* [DIRECTIONS] Before copying, set the images aside; then transcribe every entry below exactly.

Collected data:
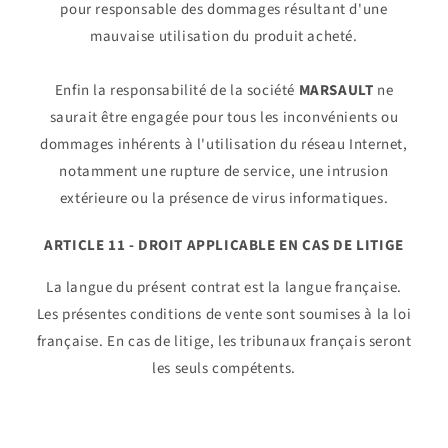
pour responsable des dommages résultant d'une
mauvaise utilisation du produit acheté.
Enfin la responsabilité de la société
MARSAULT
ne
saurait être engagée pour tous les inconvénients ou
dommages inhérents à l'utilisation du réseau Internet,
notamment une rupture de service, une intrusion
extérieure ou la présence de virus informatiques.
ARTICLE 11 - DROIT APPLICABLE EN CAS DE LITIGE
La langue du présent contrat est la langue française.
Les présentes conditions de vente sont soumises à la loi
française. En cas de litige, les tribunaux français seront
les seuls compétents.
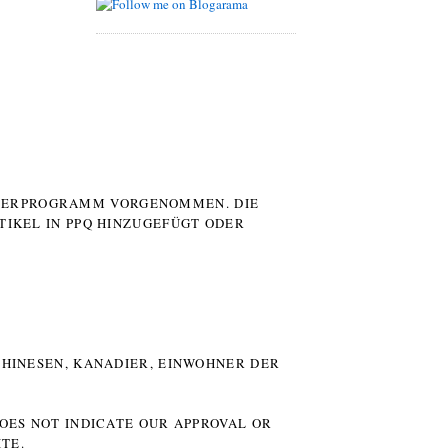
UTERPROGRAMM VORGENOMMEN. DIE
TIKEL IN PPQ HINZUGEFÜGT ODER
HINESEN, KANADIER, EINWOHNER DER P
DOES NOT INDICATE OUR APPROVAL OR
TE.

* [EXERCISE OUTPUT]
pour responsable des dommages résultant d'une
mauvaise utilisation du produit acheté.
Enfin la responsabilité de la société
MARSAULT
ne
saurait être engagée pour tous les inconvénients ou
dommages inhérents à l'utilisation du réseau Internet,
notamment une rupture de service, une intrusion
extérieure ou la présence de virus informatiques.
ARTICLE 11 - DROIT APPLICABLE EN CAS DE LITIGE
La langue du présent contrat est la langue française.
Les présentes conditions de vente sont soumises à la loi
française. En cas de litige, les tribunaux français seront
les seuls compétents.
UTERPROGRAMM VORGENOMMEN. DIE
TIKEL IN PPQ HINZUGEFÜGT ODER
HINESEN, KANADIER, EINWOHNER DER P
DOES NOT INDICATE OUR APPROVAL OR
TE.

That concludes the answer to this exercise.